Aufgabenstellung -
Zählen Sie, wie viele Zeilen der Einträge die Zeichenfolge „Doski“ enthalten, und nennen Sie nur diese Zahl. Dabei ist die Groß- und Kleinschreibung zu beachten.
━━━━━ Aufgabendaten ━━━━━
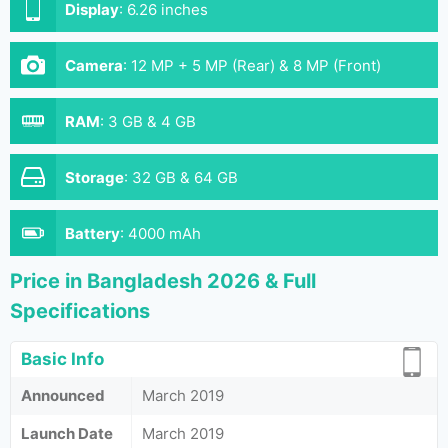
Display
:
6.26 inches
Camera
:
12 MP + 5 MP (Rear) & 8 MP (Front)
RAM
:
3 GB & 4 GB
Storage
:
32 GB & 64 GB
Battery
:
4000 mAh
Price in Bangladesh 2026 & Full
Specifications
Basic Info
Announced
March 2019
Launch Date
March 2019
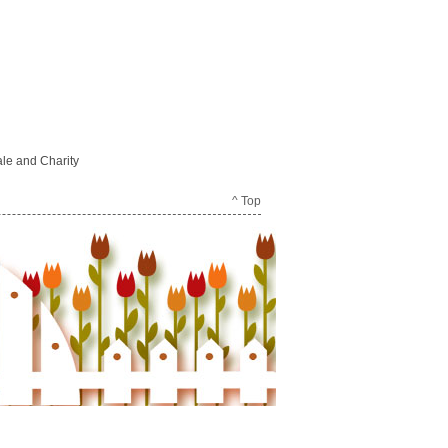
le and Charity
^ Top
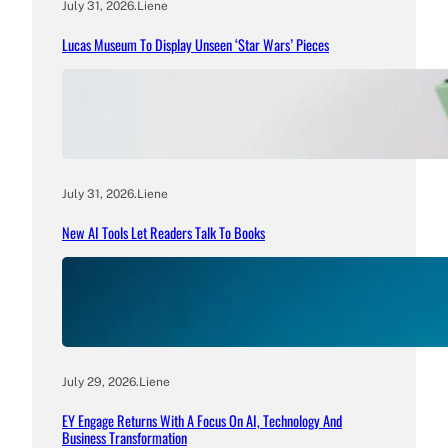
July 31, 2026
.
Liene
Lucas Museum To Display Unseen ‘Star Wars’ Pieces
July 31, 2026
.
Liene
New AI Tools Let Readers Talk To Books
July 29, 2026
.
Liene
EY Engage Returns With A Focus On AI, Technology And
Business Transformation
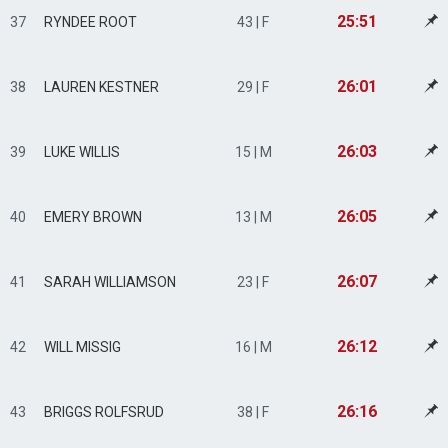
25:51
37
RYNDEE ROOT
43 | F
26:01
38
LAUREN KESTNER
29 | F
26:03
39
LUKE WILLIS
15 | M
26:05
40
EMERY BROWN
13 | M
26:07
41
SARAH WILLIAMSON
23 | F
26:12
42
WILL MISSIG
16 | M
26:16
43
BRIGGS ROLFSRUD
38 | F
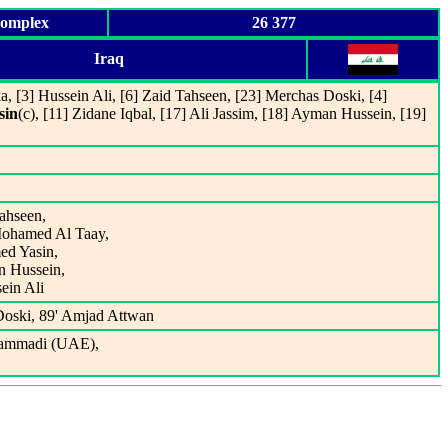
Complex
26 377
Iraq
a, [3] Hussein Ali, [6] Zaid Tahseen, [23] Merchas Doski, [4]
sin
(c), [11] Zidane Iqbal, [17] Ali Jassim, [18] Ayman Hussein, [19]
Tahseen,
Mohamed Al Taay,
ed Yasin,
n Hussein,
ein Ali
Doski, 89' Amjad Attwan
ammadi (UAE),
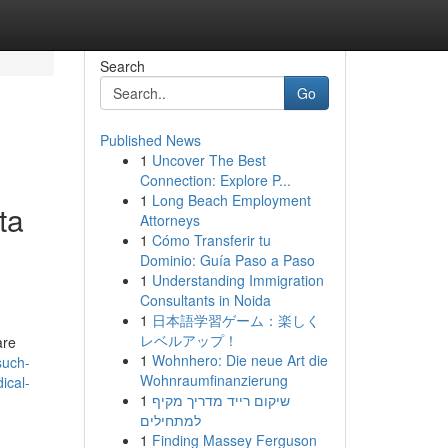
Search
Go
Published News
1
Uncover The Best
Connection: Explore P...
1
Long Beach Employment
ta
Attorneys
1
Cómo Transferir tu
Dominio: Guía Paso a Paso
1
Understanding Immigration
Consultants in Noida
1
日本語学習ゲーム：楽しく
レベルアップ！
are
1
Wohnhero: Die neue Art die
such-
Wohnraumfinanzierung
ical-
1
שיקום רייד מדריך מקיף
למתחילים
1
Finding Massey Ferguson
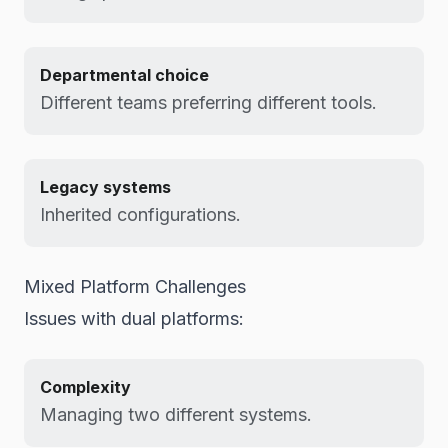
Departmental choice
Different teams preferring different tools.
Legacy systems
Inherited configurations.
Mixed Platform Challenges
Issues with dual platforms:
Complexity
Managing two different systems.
━━━━━
Antwort -
2